Black Lives Matter Livestream

Start: 2020-06-06 20:00:00 UTC Eastern Standard Time (US & Canada) (GMT-05:00)

This is a virtual event

Tonight, we will be in conversation with panel discussion with experts, activists, and community leaders answering questions and discussing the significance of the Black Lives Matter movement.

Special guest speakers featured include:

  • Shanequa Charles — Human Rights/Criminal Justice Activist

  • Sammie Paul — Education Advocate & Student Organizer

  • Tahese Warley — Elementary Public School Educator

  • Agunda Okeyo — Writer, Producer, Activist

  • Samelys Lopez — Congressional Candidate for NY-15 (The Bronx)

  • Shahid Buttar — Candidate for California's 12th Congressional District


As we move forward in these next couple of weeks, it’s important for those in our movement to realize is that our fight is intersectional and interconnected in every aspect:


  • We cannot address the Green New Deal and global climate crisis without environmental racism. A majority of inhabitants living near hazardous waste or redlined communities are predominantly people of color — with environmental causes that pollute air, poison water, and dilapidate homes, affecting far more black people than others.

  • We cannot address Medicare for All without considering racism and implicit bias in the medical community, nor the lack of access to quality healthcare.
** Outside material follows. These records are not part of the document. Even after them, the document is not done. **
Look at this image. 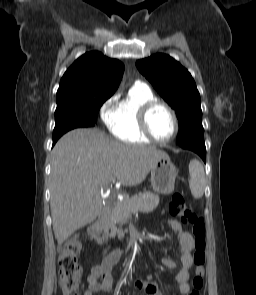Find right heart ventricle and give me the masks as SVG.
Returning <instances> with one entry per match:
<instances>
[{
  "label": "right heart ventricle",
  "instance_id": "e07e8e85",
  "mask_svg": "<svg viewBox=\"0 0 256 295\" xmlns=\"http://www.w3.org/2000/svg\"><path fill=\"white\" fill-rule=\"evenodd\" d=\"M156 99L149 87L143 84L134 85L128 96L117 103L108 115L106 124L112 135L128 144L151 143L140 128L139 112L144 104Z\"/></svg>",
  "mask_w": 256,
  "mask_h": 295
}]
</instances>
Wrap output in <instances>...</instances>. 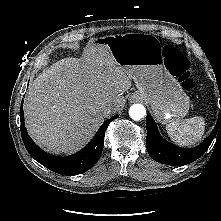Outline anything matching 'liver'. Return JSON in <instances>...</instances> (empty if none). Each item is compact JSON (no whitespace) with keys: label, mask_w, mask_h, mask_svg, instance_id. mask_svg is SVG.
Listing matches in <instances>:
<instances>
[{"label":"liver","mask_w":221,"mask_h":221,"mask_svg":"<svg viewBox=\"0 0 221 221\" xmlns=\"http://www.w3.org/2000/svg\"><path fill=\"white\" fill-rule=\"evenodd\" d=\"M130 79L107 46L90 40L81 59H61L31 83L24 100L29 135L48 151L76 152L107 117V105L124 106Z\"/></svg>","instance_id":"1"}]
</instances>
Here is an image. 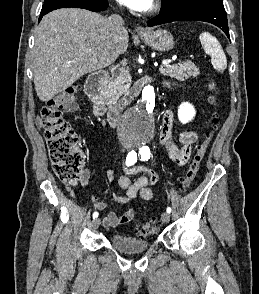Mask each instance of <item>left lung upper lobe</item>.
<instances>
[{"instance_id": "left-lung-upper-lobe-1", "label": "left lung upper lobe", "mask_w": 259, "mask_h": 294, "mask_svg": "<svg viewBox=\"0 0 259 294\" xmlns=\"http://www.w3.org/2000/svg\"><path fill=\"white\" fill-rule=\"evenodd\" d=\"M197 1H200V0H162V8L160 13L170 12ZM215 1L223 2L222 0H215Z\"/></svg>"}]
</instances>
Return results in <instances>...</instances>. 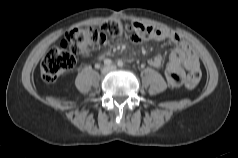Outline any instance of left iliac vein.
Segmentation results:
<instances>
[{
	"mask_svg": "<svg viewBox=\"0 0 238 158\" xmlns=\"http://www.w3.org/2000/svg\"><path fill=\"white\" fill-rule=\"evenodd\" d=\"M116 69V66H114V65H112L111 67H110V70H115Z\"/></svg>",
	"mask_w": 238,
	"mask_h": 158,
	"instance_id": "left-iliac-vein-1",
	"label": "left iliac vein"
}]
</instances>
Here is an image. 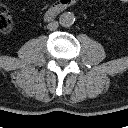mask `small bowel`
I'll return each instance as SVG.
<instances>
[{"label":"small bowel","instance_id":"c3829d8e","mask_svg":"<svg viewBox=\"0 0 128 128\" xmlns=\"http://www.w3.org/2000/svg\"><path fill=\"white\" fill-rule=\"evenodd\" d=\"M119 1L124 2V3L128 2V0H119Z\"/></svg>","mask_w":128,"mask_h":128}]
</instances>
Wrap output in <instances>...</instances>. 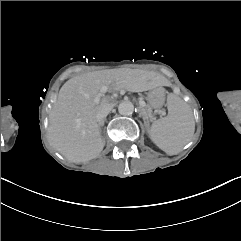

There exists an overwhelming health disparity within black and brown communities — Black Americans currently dying of Covid-19 at three times the rate of others.

  • We cannot address Student Debt Cancellation without addressing reforms needed in public education and the pervasiveness of the school to prison pipeline disproportionately affecting Black and Brown youth — to the debilitating debt sentence preventing generations from attaining social mobility and access to resources.

  • We cannot address the End to Wars both abroad and home without addressing America’s intrinsic role in upholding the institutional structures of racism — the militarization of state-sponsored violence and condemnation through policing and policy, resulting in the deaths of countless innocent Black lives and livelihoods, and exactly why we are on the streets today.


We stand in solidarity with #BlackLivesMatter because it's absolutely necessary in order for us to progress forward — our history is tainted by injustices done on Black and Brown lives that continue to encroach pervasively into our modern day, and justice is long overdue.